Here are some effective ways to help your employees understand workplace pension benefits.

Start with the basics

Since the introduction of auto-enrolment, you must automatically enrol qualifying employees in a pension scheme whether they ask to be or not.

This was a remarkably positive change for many as it means that more people start building their retirement savings early.

That said, you might enrol qualifying employees with very little input from them, so some of them may not know that they are part of a pension scheme at all. And those that do know may not understand how the contributions work and what you as an employer pay into their pension.

As such, it may be a good idea to start with the basics.

Let your employees know that you automatically enrol them in your workplace pension scheme provided they:

  • Work in the UK
  • Are not already part of a suitable workplace pension scheme
  • Are at least 22 years old, and younger than State Pension Age – there are plans to extend auto-enrolment to those aged 18 and older in the future
  • Earn more than £10,000 a year in the 2023/2024 tax year – this earnings threshold will also be abolished by a future finance bill.

Additionally, explain that a minimum contribution of 5% is normally deducted from their qualifying earnings – any earnings more than £6,240 in the 2023/2024 tax year. As their employer, you must contribute a minimum of 3% of their qualifying earnings too.

You may decide to contribute more than the minimum required by law and, if this is the case, it’s a good idea to share this information with your employees too.

Explain the tax benefits

The tax relief that your employees receive on their pension contributions can be incredibly valuable, but many people don’t fully understand how it works.

Consequently, they may not know how to make the most of tax relief, particularly if they are a higher- or additional-rate taxpayer.

Explain to your employees that they benefit from 20% tax relief at source on pension contributions, meaning a £100 contribution effectively “costs” £80.

To add to this, higher-rate taxpayers can claim an extra 20% tax relief, and additional-rate taxpayers can claim another 25%. However, your employees must claim this through self-assessment.

Additionally, funds in a pension may fall outside of their estate for Inheritance Tax (IHT) purposes.

By educating your employees about these tax benefits, you can demonstrate how increasing pension contributions may help them build their retirement savings faster. Some may also find that they can use their pension to pass wealth to their family more tax-efficiently.

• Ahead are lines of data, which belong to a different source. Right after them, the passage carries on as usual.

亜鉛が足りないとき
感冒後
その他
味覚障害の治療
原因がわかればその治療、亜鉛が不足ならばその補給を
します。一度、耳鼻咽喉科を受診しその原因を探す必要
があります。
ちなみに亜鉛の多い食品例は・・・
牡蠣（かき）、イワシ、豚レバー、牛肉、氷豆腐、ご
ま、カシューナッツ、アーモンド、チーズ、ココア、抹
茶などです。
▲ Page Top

Give them control of their pension savings

Once you have shared the basics of how their pension works, it may be useful to give your employees the knowledge they need to exercise more control over their retirement savings.

A good place to start is to explain how to increase their pension contributions, and what the potential benefits of this are. You may also want to give them information about choosing where their pension is invested as this is a significant knowledge gap for many people.

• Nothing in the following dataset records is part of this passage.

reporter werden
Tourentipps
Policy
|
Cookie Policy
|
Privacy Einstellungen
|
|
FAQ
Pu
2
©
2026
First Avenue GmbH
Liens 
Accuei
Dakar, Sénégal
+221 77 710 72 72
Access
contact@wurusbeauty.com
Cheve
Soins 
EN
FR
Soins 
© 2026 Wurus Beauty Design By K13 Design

Many workplace pensions have a variety of funds that members can select, but your employees may not realise they have such a choice if you don’t tell them.

Even when they do know, according to the Financial Services Compensation Scheme (FSCS) (2), only 44% of people feel confident choosing and managing their personal pension scheme.

This may be because they do not realise that their pension provider invests the funds in the first place.

Also, they may not have the knowledge to make informed decisions about how to invest their pension savings. As such, explaining how their pension savings are invested and how they can adjust this may be beneficial. They may also require some support when choosing specific investments.

Offer them the opportunity to attend pension workshops

By teaching your employees about their workplace pension, you can help them understand the value of the scheme and encourage them to take a more active interest.

However, offering them access to more extensive support may boost their retirement planning even further.

Our pension workshops are an excellent resource that give your employees personalised advice as they approach retirement. So, you can continue supporting your employees now and when they eventually exit the business.

Get in touch

Educating your employees as they prepare for retirement is one of the best ways to support them. We can provide the tools you need to do this.

Email or call us on 01454 632 495.

Please note

This blog is for general information only and does not constitute advice. The information is aimed at retail clients only.

A pension is a long-term investment not normally accessible until 55 (57 from April 2028). The fund value may fluctuate and can go down, which would have an impact on the level of pension benefits available. Past performance is not a reliable indicator of future results.

The tax implications of pension withdrawals will be based on your individual circumstances. Thresholds, percentage rates and tax legislation may change in subsequent Finance Acts.